DEVONthink make already OCRed pdfs several times larger

Per · December 26, 2020, 9:17pm

I am completely new to DT and already see huge benefits using it in my academic workflow (with Bookends and Tinderbox). It seems really great! However, I have a problem with DT multiplying the size of pdf files several times. I work very hard in Adobe Acrobat to get small pdfs with OCR and then DT make them bigger without me running the OCR function in DT on them. What is happening? How can I make it stop? I have so far almost 3000 pdfs, so it is a matter of GB getting lost

Thanks in advance!

rmschne · December 27, 2020, 7:09am

Best if you please explain in more detail, with some screen shots?, about your evidence of this problem. How are the files getting from Adobe into DEVONthink? Can you tell what happens by looking in the DEVONthink log? What does the log say as you enter the file into DEVONthink? What does DEVONthink report as “type” for these incoming files before DEVONthink does whatever you think it is doing? Are there any Rules setup to handle incoming files? Just saying “DT Makes them bigger without me running OCR” is not much to go on by anyone who might be able to help (except of course if coincidently they have see exactly that).

Per · December 27, 2020, 10:30am

Thanks for getting on this so quickly! Here’s the setup:
– I have the pdfs in Bookends’ iCloud folder.
– I have indexed the folder in DEVONthink.
==============================
_Exercise description:_ Reproduce the passage of the DEVONthink PDF-size thread that begins at the words "Best if you" and stops after "folder in DEVONthink.".

_Dataset excerpts:_
==============================
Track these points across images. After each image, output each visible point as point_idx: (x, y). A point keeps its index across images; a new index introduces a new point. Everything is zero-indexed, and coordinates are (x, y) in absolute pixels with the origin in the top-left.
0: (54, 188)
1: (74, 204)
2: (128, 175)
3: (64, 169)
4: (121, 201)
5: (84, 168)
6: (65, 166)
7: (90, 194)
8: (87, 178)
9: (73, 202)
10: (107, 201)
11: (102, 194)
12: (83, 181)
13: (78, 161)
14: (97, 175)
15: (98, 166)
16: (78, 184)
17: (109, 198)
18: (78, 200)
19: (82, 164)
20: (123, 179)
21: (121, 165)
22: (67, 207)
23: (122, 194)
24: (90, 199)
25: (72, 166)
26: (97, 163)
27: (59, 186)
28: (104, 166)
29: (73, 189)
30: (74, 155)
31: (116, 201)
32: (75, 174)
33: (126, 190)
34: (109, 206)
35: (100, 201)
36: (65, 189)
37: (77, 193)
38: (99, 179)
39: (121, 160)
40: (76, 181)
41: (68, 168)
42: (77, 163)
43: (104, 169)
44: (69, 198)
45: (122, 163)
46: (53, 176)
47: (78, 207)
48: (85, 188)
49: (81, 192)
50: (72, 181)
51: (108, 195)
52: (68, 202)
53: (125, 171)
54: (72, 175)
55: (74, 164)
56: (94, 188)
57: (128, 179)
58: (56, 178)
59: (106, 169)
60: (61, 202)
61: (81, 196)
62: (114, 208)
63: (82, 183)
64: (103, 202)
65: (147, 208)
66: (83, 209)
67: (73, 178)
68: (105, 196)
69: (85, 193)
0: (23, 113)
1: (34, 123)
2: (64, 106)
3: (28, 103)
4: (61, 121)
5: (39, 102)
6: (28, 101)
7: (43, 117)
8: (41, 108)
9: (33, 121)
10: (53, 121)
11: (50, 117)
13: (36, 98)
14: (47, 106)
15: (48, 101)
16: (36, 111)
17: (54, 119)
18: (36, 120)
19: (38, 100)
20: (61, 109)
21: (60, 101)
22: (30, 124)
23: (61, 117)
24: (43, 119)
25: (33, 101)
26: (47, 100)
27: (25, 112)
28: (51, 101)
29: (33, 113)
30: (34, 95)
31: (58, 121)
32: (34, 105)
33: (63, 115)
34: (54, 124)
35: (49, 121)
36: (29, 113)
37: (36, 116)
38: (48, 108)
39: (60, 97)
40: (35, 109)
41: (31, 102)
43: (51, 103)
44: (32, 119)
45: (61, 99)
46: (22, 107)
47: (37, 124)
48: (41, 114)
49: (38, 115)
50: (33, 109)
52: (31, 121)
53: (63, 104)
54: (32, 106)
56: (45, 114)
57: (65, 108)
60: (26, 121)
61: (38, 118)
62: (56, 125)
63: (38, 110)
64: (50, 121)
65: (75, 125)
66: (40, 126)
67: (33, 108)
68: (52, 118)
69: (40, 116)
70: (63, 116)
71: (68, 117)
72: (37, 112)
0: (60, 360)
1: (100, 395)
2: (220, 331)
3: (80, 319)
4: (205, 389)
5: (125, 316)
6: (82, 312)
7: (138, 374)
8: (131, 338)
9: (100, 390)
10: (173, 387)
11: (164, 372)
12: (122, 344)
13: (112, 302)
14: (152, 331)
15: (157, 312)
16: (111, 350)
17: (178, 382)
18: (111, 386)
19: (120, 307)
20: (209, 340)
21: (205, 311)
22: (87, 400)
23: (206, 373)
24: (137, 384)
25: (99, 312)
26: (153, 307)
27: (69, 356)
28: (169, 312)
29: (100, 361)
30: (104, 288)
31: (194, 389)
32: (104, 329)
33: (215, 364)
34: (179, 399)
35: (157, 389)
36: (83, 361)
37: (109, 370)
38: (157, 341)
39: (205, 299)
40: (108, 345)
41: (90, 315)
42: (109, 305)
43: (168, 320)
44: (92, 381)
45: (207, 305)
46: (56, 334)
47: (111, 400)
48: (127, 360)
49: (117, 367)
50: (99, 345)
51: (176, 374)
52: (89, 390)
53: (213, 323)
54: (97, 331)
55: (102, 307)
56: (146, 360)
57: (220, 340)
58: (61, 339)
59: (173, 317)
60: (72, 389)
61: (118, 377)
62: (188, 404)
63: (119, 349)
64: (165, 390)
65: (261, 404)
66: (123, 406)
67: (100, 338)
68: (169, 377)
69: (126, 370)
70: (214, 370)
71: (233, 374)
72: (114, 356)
==============================
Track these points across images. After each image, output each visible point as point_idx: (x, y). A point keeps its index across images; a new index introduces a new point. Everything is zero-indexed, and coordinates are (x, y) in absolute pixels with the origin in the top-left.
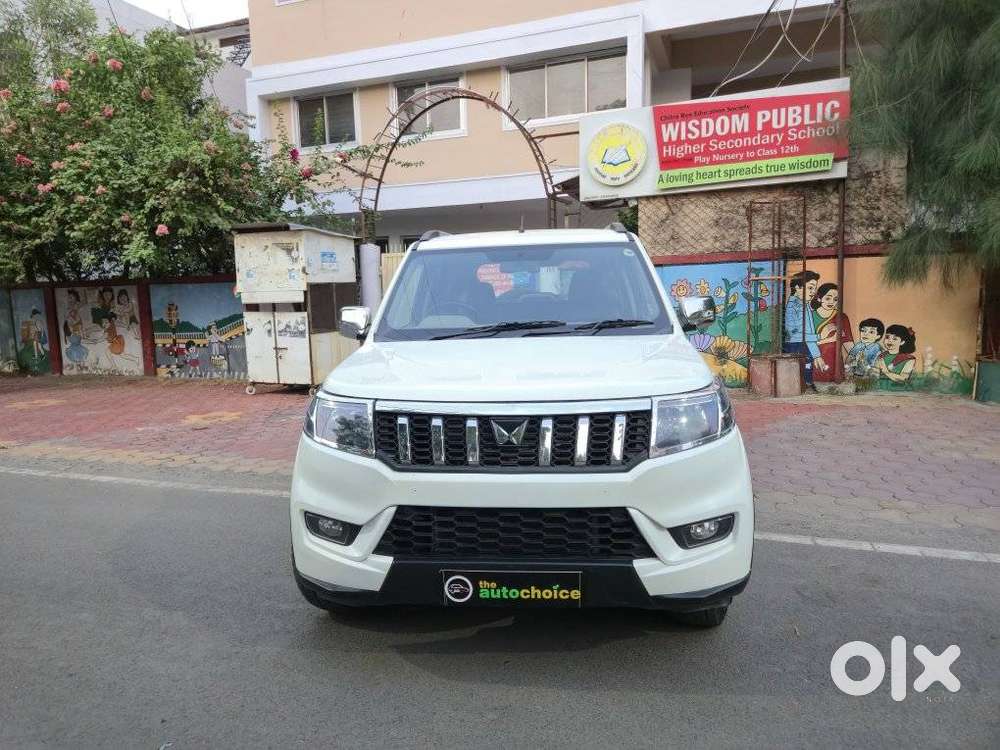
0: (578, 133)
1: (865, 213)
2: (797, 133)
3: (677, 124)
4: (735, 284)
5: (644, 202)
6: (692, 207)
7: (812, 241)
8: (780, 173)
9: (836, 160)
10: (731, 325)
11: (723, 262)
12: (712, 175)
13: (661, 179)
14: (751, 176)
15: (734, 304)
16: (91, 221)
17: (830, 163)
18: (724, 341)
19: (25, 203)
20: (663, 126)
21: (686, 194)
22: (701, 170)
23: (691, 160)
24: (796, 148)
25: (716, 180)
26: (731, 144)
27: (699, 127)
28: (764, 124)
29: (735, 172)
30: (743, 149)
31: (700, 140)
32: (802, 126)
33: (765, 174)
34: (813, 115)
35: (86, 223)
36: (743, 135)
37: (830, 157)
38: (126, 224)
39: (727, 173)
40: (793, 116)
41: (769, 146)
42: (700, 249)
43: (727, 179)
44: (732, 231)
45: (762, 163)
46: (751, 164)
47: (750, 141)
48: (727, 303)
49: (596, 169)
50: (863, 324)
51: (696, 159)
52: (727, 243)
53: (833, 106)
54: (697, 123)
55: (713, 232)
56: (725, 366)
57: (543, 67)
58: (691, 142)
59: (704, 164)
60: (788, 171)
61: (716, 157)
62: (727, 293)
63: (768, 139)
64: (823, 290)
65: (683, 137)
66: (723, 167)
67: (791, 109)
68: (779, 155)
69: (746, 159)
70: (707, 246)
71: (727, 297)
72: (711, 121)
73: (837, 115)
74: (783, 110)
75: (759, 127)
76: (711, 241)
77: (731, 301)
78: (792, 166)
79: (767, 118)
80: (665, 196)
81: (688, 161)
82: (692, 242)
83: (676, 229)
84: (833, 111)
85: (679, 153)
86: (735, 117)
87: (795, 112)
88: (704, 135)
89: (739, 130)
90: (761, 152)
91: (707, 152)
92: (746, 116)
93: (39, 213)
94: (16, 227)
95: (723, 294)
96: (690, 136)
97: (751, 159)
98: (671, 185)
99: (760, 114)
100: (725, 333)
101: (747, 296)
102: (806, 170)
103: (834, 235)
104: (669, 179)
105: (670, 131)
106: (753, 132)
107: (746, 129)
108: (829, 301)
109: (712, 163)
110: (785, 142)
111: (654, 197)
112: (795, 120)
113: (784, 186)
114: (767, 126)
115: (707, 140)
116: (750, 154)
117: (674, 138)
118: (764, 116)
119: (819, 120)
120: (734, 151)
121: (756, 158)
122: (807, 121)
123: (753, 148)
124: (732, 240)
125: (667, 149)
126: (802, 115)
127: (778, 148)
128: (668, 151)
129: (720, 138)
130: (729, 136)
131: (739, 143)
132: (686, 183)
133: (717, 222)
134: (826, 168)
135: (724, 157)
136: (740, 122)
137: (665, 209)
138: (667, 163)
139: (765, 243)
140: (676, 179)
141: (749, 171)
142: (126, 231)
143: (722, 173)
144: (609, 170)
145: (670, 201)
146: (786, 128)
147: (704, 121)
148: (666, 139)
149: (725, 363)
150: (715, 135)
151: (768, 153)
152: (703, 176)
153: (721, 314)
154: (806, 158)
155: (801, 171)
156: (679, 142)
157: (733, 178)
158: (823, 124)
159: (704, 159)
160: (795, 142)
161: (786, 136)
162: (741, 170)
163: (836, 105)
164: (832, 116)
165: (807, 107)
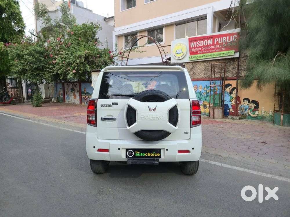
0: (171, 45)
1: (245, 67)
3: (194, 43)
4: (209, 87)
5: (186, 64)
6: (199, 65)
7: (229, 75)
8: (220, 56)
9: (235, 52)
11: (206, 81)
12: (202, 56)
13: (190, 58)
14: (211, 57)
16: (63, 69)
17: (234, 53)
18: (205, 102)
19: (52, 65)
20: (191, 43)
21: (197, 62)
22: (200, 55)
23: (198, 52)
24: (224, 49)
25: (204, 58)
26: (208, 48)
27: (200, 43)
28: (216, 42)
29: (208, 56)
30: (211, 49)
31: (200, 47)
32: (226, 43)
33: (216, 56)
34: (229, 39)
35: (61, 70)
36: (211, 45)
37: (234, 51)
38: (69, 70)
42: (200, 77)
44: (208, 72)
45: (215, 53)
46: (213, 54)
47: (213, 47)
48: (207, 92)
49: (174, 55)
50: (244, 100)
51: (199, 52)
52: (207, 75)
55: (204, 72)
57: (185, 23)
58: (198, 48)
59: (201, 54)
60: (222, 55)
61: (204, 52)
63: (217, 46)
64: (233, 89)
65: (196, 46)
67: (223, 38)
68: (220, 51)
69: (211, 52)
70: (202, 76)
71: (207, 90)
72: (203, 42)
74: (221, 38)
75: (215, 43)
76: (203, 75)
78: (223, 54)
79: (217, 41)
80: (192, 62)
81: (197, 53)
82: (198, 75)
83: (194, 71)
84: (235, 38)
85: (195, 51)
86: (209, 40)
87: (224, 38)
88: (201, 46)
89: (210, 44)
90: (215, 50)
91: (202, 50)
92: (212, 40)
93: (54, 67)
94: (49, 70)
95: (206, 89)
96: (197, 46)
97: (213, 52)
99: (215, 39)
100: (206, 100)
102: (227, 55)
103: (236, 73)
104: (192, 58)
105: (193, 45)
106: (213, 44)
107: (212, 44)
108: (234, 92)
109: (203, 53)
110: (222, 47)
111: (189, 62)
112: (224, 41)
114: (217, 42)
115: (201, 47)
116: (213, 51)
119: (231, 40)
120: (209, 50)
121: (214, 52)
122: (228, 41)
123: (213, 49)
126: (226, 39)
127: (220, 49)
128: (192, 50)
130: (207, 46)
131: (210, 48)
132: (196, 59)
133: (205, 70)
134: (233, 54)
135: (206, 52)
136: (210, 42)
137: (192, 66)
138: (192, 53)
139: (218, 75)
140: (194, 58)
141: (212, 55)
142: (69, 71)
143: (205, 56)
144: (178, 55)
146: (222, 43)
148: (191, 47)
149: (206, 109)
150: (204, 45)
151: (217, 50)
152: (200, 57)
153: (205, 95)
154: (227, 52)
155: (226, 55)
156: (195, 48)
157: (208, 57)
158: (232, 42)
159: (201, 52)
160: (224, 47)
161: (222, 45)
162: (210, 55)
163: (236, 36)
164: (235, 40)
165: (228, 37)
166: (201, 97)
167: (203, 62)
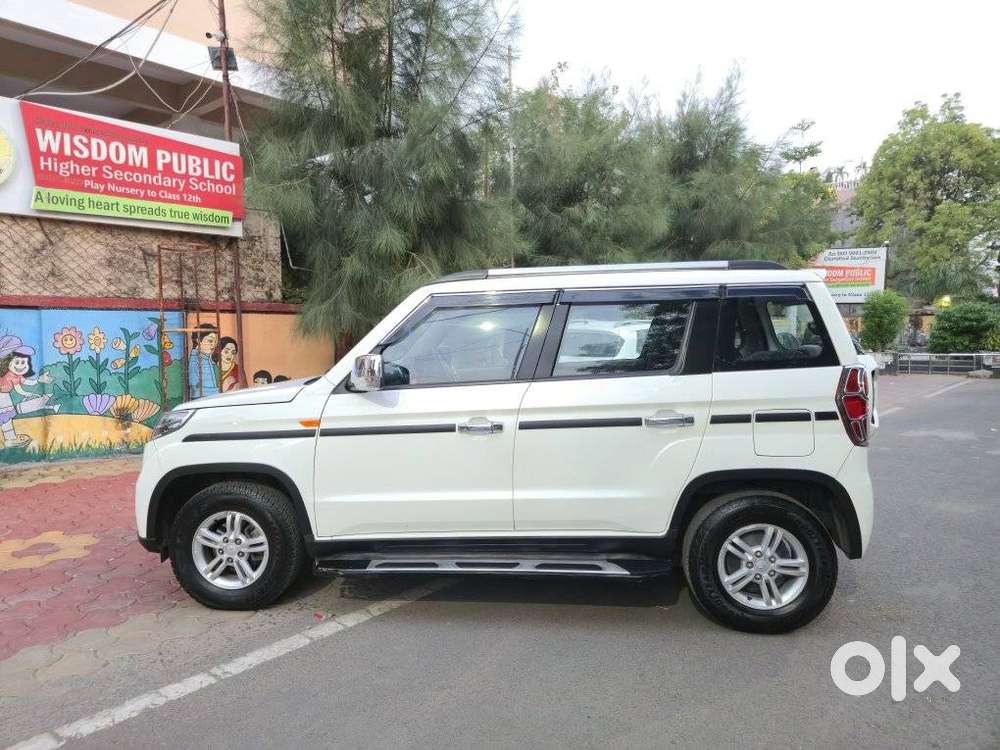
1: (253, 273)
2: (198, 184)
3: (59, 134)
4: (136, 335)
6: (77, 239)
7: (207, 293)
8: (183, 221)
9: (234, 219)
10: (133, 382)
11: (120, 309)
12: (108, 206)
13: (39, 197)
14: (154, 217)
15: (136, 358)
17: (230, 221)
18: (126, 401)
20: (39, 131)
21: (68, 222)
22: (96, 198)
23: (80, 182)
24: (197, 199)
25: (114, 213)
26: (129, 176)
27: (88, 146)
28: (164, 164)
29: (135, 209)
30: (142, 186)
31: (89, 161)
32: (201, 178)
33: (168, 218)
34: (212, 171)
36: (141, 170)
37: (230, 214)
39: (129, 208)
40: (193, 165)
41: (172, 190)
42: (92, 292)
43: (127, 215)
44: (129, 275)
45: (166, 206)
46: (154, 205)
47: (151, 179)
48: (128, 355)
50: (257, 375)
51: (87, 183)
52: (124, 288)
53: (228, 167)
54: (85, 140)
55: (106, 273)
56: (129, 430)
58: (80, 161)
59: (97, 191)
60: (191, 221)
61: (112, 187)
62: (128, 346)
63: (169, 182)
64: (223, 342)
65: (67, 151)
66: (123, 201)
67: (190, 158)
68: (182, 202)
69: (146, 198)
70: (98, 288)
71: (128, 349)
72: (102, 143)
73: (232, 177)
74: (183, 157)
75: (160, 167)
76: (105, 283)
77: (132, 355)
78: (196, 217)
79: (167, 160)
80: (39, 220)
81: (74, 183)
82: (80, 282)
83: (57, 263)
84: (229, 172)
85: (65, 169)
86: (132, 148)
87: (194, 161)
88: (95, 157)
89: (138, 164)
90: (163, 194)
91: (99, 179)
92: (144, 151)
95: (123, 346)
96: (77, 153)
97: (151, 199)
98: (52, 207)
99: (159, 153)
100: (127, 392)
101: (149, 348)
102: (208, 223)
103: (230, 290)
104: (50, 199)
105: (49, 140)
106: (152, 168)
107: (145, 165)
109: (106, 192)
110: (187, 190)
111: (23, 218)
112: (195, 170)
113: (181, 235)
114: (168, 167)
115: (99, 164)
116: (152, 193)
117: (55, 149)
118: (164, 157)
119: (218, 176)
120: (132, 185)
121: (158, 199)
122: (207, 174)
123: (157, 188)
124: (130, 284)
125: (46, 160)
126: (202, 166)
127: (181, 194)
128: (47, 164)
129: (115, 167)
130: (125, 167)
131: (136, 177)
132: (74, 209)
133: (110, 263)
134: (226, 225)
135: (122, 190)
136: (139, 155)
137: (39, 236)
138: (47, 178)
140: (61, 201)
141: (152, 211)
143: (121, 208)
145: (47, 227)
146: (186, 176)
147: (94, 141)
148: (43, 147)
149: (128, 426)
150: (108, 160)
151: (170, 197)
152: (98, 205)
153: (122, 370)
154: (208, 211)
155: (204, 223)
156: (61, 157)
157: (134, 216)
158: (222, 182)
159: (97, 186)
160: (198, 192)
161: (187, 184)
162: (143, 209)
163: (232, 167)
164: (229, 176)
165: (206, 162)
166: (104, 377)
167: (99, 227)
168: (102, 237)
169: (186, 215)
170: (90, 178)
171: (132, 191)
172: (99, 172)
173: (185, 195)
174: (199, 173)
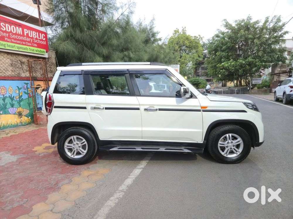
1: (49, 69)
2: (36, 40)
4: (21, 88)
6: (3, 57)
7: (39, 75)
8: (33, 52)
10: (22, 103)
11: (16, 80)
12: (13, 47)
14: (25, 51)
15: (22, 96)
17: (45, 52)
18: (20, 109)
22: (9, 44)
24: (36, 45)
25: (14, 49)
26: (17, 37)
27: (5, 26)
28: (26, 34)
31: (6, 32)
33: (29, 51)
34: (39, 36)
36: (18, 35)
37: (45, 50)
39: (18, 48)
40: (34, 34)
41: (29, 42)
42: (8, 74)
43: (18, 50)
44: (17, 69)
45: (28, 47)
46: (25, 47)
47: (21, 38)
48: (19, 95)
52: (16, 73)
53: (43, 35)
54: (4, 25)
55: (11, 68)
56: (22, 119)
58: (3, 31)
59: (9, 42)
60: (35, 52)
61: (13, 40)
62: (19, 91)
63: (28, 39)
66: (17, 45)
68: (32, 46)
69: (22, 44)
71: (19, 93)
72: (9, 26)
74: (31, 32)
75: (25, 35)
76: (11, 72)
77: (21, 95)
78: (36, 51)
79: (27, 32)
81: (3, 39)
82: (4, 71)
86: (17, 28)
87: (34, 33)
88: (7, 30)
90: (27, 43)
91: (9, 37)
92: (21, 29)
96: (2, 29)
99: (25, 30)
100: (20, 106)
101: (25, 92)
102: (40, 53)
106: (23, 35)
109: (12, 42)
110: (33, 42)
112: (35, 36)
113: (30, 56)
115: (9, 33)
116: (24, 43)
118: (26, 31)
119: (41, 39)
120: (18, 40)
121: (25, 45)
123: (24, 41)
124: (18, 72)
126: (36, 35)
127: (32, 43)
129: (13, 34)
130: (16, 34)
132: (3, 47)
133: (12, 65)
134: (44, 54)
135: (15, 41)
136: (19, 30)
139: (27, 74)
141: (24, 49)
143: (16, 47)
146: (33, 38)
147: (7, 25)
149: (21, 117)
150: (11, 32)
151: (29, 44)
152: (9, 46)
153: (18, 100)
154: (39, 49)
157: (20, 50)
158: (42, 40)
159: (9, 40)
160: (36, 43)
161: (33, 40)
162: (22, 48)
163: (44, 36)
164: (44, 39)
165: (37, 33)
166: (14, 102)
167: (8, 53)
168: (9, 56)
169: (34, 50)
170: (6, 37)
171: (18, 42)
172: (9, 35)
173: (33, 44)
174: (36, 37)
==============================
_Exercise result:_
Best if you please explain in more detail, with some screen shots?, about your evidence of this problem. How are the files getting from Adobe into DEVONthink? Can you tell what happens by looking in the DEVONthink log? What does the log say as you enter the file into DEVONthink? What does DEVONthink report as “type” for these incoming files before DEVONthink does whatever you think it is doing? Are there any Rules setup to handle incoming files? Just saying “DT Makes them bigger without me running OCR” is not much to go on by anyone who might be able to help (except of course if coincidently they have see exactly that).

Per · December 27, 2020, 10:30am

Thanks for getting on this so quickly! Here’s the setup:
– I have the pdfs in Bookends’ iCloud folder.
– I have indexed the folder in DEVONthink.